Australian 5.8GHz FPV Frequencies

17 July, 2017

When flying with a group of FPV drones, it’s important for each drone to be on a unique video channel. For that reason, the available spectrum has been divided up into several bands, with eight channels in each. The frequencies for those channels have been selected so as to allow for maximum space between channels, to minimise crosstalk and interference.

In Australia, the usable “ISM band” ranges from 5725 – 5866 MHz. Available channels on FPV devices sometimes lie outside of this band, so it’s important to ensure you only use channels within this permitted range.

It can be difficult to visualise the relationships between the channels and bands, and where they all sit within the spectrum.

It’s important for all pilots in the same area to be on the same band. Two pilots, with one on A1 and the other on B8 might think they are very far apart, but in fact the difference between the two channels is only 1MHz — which is insignificant. Their video signals will mix, making both unusable. This is a pain on the ground, but if one quad is flying and the other powers up, the flying quad’s signal will immediately be lost.

Even with individual channels, the signal can “bleed” into the adjacent channels within a band. Raceband was devised to allow as much “buffer” between channels as possible, but sadly this puts many of the Raceband channels outside of the legal Australian spectrum.
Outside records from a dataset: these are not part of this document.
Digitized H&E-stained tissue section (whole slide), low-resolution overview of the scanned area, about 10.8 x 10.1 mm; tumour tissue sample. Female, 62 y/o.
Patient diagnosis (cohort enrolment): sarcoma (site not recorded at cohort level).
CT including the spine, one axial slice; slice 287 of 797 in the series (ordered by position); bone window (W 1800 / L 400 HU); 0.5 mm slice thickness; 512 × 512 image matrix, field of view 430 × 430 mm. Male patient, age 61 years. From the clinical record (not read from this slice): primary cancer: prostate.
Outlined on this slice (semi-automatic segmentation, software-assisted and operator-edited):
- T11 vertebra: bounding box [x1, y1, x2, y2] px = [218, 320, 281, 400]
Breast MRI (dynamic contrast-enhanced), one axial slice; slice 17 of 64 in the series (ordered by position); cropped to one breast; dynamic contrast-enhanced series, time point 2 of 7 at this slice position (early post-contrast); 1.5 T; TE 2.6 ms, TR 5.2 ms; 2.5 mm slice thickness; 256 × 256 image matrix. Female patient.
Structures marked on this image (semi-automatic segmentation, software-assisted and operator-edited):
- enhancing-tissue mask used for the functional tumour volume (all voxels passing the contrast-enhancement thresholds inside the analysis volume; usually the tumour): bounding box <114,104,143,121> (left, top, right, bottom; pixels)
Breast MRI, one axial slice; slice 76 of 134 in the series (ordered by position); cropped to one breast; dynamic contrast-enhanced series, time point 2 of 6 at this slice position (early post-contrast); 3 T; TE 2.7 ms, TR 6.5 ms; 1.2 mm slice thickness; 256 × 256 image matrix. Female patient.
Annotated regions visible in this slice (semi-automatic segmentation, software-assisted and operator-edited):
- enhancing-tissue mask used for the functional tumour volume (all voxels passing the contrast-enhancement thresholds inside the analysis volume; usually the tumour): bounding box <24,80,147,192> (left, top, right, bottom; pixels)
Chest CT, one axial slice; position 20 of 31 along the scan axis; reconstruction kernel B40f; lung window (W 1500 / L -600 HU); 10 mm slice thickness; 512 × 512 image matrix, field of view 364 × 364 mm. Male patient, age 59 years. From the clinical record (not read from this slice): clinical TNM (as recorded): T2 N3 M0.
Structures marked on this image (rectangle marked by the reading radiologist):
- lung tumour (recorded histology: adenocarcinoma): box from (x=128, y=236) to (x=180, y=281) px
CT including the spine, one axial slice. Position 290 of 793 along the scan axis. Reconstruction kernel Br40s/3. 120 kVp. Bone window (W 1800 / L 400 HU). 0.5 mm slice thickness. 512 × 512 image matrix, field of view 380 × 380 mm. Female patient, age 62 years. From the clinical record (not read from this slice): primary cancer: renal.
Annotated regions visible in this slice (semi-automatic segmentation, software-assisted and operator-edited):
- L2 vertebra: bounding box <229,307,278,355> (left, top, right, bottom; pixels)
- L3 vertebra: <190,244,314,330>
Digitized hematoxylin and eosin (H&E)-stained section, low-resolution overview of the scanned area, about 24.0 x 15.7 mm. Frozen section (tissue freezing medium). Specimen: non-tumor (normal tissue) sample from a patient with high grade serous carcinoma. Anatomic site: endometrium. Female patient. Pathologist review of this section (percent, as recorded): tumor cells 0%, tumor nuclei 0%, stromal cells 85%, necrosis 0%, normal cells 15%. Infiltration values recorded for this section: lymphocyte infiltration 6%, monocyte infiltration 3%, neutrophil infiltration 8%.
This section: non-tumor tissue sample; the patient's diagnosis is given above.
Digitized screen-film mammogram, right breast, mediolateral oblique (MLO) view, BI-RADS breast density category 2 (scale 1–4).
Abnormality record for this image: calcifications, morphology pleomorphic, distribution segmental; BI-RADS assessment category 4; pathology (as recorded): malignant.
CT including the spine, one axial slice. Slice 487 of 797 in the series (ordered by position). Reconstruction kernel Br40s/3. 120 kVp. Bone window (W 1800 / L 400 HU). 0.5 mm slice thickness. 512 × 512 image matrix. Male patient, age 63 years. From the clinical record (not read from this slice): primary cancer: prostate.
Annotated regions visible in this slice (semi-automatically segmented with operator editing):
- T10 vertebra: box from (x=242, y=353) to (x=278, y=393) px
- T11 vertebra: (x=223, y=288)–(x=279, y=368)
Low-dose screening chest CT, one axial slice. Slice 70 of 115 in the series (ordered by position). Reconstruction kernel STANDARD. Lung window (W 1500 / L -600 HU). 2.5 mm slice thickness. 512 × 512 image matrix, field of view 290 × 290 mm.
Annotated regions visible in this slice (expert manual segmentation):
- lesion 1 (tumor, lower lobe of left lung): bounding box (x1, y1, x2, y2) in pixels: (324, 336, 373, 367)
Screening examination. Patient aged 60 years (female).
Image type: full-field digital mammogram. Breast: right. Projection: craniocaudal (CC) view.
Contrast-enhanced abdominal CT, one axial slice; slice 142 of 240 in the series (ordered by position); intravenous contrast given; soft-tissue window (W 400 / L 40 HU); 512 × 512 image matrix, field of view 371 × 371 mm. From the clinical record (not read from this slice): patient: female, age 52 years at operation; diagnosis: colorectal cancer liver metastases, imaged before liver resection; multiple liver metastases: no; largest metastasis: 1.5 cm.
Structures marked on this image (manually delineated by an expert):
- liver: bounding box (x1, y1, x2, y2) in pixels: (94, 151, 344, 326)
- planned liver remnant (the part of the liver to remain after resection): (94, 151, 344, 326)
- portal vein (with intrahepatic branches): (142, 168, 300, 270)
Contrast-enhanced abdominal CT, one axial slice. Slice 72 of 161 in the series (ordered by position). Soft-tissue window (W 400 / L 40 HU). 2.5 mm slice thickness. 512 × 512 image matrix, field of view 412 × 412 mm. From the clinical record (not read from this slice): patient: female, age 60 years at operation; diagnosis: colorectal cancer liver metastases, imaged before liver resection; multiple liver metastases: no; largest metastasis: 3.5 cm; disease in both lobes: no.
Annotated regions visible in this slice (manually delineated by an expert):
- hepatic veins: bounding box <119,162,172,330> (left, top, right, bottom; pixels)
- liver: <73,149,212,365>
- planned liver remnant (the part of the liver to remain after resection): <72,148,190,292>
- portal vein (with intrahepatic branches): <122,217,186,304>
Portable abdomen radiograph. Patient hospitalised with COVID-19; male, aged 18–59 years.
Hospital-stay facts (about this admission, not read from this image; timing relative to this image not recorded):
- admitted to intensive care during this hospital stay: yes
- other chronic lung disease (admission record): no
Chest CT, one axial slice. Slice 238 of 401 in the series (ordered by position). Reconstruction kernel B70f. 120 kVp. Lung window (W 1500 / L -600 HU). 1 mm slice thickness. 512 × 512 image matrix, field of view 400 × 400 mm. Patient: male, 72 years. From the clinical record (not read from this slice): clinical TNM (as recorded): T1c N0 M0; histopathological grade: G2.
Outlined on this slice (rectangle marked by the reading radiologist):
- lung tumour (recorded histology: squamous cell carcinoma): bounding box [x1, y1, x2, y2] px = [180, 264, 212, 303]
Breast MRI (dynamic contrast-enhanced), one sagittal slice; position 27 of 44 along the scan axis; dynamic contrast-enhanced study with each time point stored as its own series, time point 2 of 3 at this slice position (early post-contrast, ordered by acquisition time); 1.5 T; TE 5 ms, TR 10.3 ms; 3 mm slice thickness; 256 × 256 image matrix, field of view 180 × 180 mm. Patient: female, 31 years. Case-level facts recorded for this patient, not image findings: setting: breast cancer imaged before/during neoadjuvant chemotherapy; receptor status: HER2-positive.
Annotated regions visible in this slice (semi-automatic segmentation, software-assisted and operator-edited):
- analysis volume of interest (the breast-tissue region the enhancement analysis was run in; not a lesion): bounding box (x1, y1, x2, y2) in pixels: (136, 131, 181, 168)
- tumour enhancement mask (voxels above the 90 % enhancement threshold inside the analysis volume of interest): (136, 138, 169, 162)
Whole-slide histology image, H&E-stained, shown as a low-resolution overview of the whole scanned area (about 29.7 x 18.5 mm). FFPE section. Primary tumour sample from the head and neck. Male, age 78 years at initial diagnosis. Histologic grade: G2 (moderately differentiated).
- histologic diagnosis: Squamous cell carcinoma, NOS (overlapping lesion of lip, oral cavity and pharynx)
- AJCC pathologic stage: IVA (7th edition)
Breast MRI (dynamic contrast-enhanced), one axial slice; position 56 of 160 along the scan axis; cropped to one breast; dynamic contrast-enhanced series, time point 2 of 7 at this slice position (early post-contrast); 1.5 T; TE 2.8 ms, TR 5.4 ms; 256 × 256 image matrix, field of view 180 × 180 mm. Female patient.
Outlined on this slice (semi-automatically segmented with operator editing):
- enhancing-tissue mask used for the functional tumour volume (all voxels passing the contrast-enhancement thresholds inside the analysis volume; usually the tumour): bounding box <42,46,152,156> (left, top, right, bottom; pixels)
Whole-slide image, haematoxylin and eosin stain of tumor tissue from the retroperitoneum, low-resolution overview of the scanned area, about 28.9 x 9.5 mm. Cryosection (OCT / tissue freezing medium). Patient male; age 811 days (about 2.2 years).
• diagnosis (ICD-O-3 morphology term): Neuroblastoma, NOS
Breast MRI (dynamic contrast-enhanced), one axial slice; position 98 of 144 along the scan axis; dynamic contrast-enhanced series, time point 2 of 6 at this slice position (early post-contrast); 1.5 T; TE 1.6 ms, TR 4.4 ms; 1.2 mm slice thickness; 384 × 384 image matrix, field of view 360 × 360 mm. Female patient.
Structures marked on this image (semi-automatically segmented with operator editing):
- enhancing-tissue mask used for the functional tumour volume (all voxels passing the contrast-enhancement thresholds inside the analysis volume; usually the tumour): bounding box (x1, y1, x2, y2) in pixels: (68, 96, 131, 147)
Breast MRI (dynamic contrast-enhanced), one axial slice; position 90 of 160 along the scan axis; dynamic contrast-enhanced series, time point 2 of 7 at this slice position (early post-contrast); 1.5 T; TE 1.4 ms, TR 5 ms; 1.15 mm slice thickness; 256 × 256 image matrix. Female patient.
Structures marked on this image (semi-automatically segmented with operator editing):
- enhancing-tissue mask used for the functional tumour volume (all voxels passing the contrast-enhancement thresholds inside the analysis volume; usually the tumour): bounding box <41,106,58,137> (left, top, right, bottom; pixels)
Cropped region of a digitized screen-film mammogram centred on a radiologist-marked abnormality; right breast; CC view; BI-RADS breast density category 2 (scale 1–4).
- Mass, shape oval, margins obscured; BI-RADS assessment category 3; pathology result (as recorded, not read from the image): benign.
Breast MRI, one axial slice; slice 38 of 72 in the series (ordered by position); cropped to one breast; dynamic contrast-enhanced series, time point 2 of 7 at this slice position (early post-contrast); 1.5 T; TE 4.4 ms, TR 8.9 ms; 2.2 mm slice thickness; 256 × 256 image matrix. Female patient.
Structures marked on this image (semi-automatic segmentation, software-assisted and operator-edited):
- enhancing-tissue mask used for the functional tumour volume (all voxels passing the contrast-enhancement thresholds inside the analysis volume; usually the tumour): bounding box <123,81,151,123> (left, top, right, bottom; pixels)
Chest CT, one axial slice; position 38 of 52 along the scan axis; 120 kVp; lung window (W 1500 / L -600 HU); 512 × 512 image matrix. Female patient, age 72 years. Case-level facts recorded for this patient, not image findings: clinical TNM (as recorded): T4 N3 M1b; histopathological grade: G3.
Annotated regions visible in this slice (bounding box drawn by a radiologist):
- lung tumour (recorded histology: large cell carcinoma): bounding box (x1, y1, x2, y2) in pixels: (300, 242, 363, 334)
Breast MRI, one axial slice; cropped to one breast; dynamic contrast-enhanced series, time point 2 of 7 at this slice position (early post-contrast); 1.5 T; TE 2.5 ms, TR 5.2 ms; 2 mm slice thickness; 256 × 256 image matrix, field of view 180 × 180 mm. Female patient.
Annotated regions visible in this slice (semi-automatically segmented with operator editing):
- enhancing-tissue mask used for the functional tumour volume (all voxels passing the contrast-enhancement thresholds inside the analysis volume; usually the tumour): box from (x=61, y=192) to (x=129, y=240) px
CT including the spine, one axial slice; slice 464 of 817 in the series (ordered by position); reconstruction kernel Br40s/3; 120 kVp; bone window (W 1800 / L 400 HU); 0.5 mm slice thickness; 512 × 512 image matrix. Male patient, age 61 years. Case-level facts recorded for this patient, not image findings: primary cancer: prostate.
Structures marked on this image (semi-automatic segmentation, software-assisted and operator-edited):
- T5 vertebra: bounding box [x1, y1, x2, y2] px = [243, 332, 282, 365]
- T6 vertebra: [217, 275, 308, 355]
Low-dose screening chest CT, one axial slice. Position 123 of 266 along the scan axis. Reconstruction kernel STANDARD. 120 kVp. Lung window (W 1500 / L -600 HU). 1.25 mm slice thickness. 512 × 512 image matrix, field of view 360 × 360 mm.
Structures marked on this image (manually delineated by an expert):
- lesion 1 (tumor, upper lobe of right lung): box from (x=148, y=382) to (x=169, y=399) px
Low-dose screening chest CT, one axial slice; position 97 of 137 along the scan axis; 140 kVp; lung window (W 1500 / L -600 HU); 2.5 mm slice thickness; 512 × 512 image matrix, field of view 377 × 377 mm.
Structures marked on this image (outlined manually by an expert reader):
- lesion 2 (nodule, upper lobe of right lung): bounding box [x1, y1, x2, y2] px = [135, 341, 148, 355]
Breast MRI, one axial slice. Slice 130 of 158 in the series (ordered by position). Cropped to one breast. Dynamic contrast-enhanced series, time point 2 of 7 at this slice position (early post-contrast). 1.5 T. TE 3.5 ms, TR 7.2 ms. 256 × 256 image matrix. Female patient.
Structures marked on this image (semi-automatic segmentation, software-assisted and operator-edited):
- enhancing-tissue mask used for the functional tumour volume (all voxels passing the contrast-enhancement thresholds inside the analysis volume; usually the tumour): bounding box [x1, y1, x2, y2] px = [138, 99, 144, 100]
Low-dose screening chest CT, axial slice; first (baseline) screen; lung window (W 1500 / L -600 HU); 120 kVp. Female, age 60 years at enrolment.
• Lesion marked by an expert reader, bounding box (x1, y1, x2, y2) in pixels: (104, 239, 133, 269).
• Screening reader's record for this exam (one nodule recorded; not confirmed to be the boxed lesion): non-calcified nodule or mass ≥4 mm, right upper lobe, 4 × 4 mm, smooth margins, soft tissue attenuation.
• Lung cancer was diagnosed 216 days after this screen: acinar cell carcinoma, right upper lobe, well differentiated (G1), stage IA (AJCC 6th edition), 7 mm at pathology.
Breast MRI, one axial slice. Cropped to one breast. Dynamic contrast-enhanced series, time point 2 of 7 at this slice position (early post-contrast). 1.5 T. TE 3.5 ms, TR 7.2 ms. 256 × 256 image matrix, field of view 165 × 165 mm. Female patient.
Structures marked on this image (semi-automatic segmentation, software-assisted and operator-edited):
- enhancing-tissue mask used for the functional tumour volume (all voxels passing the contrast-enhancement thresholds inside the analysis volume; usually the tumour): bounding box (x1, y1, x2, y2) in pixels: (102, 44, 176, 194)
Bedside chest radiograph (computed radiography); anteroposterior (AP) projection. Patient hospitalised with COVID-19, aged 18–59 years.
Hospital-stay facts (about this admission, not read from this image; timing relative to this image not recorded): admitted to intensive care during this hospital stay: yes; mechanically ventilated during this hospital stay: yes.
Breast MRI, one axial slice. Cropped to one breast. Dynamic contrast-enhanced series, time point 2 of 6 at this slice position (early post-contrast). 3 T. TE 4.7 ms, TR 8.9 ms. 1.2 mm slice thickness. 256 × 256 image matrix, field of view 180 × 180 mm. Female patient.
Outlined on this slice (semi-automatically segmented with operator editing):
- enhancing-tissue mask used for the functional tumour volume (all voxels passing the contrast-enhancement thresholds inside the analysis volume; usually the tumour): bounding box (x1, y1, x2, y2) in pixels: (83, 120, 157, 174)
Interestingly, Band A is the only band where the channels run from high-to-low, and I don’t even know what’s going on with the bottom half of Band E, where up is down and down is up…? If local laws allow it, Band A and Band E could work really well together, with a 20MHz gap between each channel. Raceband and Band L are similarly well-matched (where it’s legal to use them!).

Update

Over on the Rotor Riot facebook page, Kye MacDonald makes the argument that there is “zero reason why all pilots should be on the same band”. Kye suggests using a mix of the E and F bands for maximum channel spacing, and suggests that pilots should set the frequency directly without relying on the “band/channel” paradigm:

  1. E4 (5645)
  2. E2 (5685)
  3. F1 (5740)
  4. F4 (5800)
  5. F7 (5860)
  6. E6 (5905)

I disagree that there is “zero reason” to use the band system, because being on the same band keeps things very simple. His suggested band-splitting approach works, sure, but ends up being a slightly more complicated way to accomplish what Raceband set out to achieve, with the added admin overhead of splitting two bands and recombining into one. Essentially it’s a band system without the convenience. It might be worth a try if you’re flying with six people and getting a lot of cross-interference, and local law permits you to use those frequencies.